Dataset entries:
%%

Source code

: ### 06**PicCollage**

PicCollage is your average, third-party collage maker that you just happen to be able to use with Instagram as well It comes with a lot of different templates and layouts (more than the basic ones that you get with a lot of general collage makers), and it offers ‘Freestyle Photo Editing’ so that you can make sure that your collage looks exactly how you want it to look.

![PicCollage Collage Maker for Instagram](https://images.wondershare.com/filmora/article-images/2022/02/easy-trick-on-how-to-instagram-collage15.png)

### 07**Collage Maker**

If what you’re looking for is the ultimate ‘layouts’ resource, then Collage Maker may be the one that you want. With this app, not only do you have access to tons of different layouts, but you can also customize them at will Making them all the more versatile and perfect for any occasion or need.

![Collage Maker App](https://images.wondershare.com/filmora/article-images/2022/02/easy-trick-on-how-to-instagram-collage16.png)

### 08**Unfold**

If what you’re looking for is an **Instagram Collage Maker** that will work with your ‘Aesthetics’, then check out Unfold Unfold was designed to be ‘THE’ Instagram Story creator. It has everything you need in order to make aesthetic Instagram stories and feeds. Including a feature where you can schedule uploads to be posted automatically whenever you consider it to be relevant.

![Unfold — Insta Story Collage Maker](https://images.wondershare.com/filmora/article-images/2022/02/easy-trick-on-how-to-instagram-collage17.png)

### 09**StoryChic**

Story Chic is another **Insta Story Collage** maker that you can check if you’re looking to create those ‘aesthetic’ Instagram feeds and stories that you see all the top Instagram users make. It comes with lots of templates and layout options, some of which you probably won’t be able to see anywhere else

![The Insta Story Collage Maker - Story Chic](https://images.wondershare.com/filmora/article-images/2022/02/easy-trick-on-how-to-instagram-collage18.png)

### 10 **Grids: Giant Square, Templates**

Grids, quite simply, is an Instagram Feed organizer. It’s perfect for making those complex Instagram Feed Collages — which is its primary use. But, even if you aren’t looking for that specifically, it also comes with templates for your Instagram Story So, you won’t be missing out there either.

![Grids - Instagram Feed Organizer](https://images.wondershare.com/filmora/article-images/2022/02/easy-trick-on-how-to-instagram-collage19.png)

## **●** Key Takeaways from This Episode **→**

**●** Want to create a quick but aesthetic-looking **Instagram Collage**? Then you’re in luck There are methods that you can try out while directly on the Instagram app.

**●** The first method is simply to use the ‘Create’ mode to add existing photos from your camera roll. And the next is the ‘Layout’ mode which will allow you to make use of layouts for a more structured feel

%%

| WHAT YOU NEED TO DO |
Update the records by replacing "layouts" with "arrangements" wherever it appears, leaving everything else unchanged.

| RESPONSE TO THIS EXERCISE |
Source code

: ### 06**PicCollage**

PicCollage is your average, third-party collage maker that you just happen to be able to use with Instagram as well It comes with a lot of different templates and arrangements (more than the basic ones that you get with a lot of general collage makers), and it offers ‘Freestyle Photo Editing’ so that you can make sure that your collage looks exactly how you want it to look.

![PicCollage Collage Maker for Instagram](https://images.wondershare.com/filmora/article-images/2022/02/easy-trick-on-how-to-instagram-collage15.png)

### 07**Collage Maker**

If what you’re looking for is the ultimate ‘arrangements’ resource, then Collage Maker may be the one that you want. With this app, not only do you have access to tons of different arrangements, but you can also customize them at will Making them all the more versatile and perfect for any occasion or need.

![Collage Maker App](https://images.wondershare.com/filmora/article-images/2022/02/easy-trick-on-how-to-instagram-collage16.png)

### 08**Unfold**

If what you’re looking for is an **Instagram Collage Maker** that will work with your ‘Aesthetics’, then check out Unfold Unfold was designed to be ‘THE’ Instagram Story creator. It has everything you need in order to make aesthetic Instagram stories and feeds. Including a feature where you can schedule uploads to be posted automatically whenever you consider it to be relevant.

![Unfold — Insta Story Collage Maker](https://images.wondershare.com/filmora/article-images/2022/02/easy-trick-on-how-to-instagram-collage17.png)

### 09**StoryChic**

Story Chic is another **Insta Story Collage** maker that you can check if you’re looking to create those ‘aesthetic’ Instagram feeds and stories that you see all the top Instagram users make. It comes with lots of templates and layout options, some of which you probably won’t be able to see anywhere else

![The Insta Story Collage Maker - Story Chic](https://images.wondershare.com/filmora/article-images/2022/02/easy-trick-on-how-to-instagram-collage18.png)

### 10 **Grids: Giant Square, Templates**

Grids, quite simply, is an Instagram Feed organizer. It’s perfect for making those complex Instagram Feed Collages — which is its primary use. But, even if you aren’t looking for that specifically, it also comes with templates for your Instagram Story So, you won’t be missing out there either.

![Grids - Instagram Feed Organizer](https://images.wondershare.com/filmora/article-images/2022/02/easy-trick-on-how-to-instagram-collage19.png)

## **●** Key Takeaways from This Episode **→**

**●** Want to create a quick but aesthetic-looking **Instagram Collage**? Then you’re in luck There are methods that you can try out while directly on the Instagram app.

**●** The first method is simply to use the ‘Create’ mode to add existing photos from your camera roll. And the next is the ‘Layout’ mode which will allow you to make use of arrangements for a more structured feel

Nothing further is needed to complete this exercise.